All pictures must be dropped, while the entries are given again word for word.

> [DATA]
• • • • •

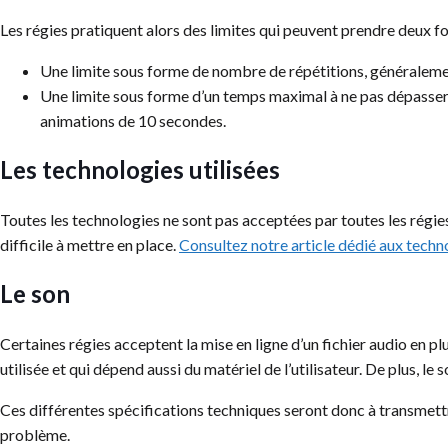
Les régies pratiquent alors des limites qui peuvent prendre deux f
Une limite sous forme de nombre de répétitions, généraleme
Une limite sous forme d’un temps maximal à ne pas dépasser. 
animations de 10 secondes.
Les technologies utilisées
Toutes les technologies ne sont pas acceptées par toutes les régies 
difficile à mettre en place.
Consultez notre article dédié aux techno
Le son
Certaines régies acceptent la mise en ligne d’un fichier audio en plus
utilisée et qui dépend aussi du matériel de l’utilisateur. De plus, le 
Ces différentes spécifications techniques seront donc à transmett
problème.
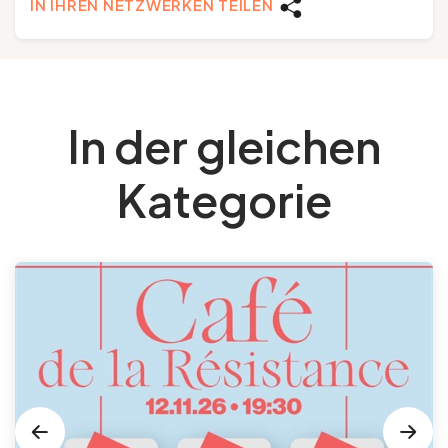
IN IHREN NETZWERKEN TEILEN
In der gleichen
Kategorie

• • • • •

> [PROBLEM SOLUTION]
Les régies pratiquent alors des limites qui peuvent prendre deux f
Une limite sous forme de nombre de répétitions, généraleme
Une limite sous forme d’un temps maximal à ne pas dépasser. 
animations de 10 secondes.
Les technologies utilisées
Toutes les technologies ne sont pas acceptées par toutes les régies 
difficile à mettre en place.
Consultez notre article dédié aux techno
Le son
Certaines régies acceptent la mise en ligne d’un fichier audio en plus
utilisée et qui dépend aussi du matériel de l’utilisateur. De plus, le 
Ces différentes spécifications techniques seront donc à transmett
problème.
IN IHREN NETZWERKEN TEILEN
In der gleichen
Kategorie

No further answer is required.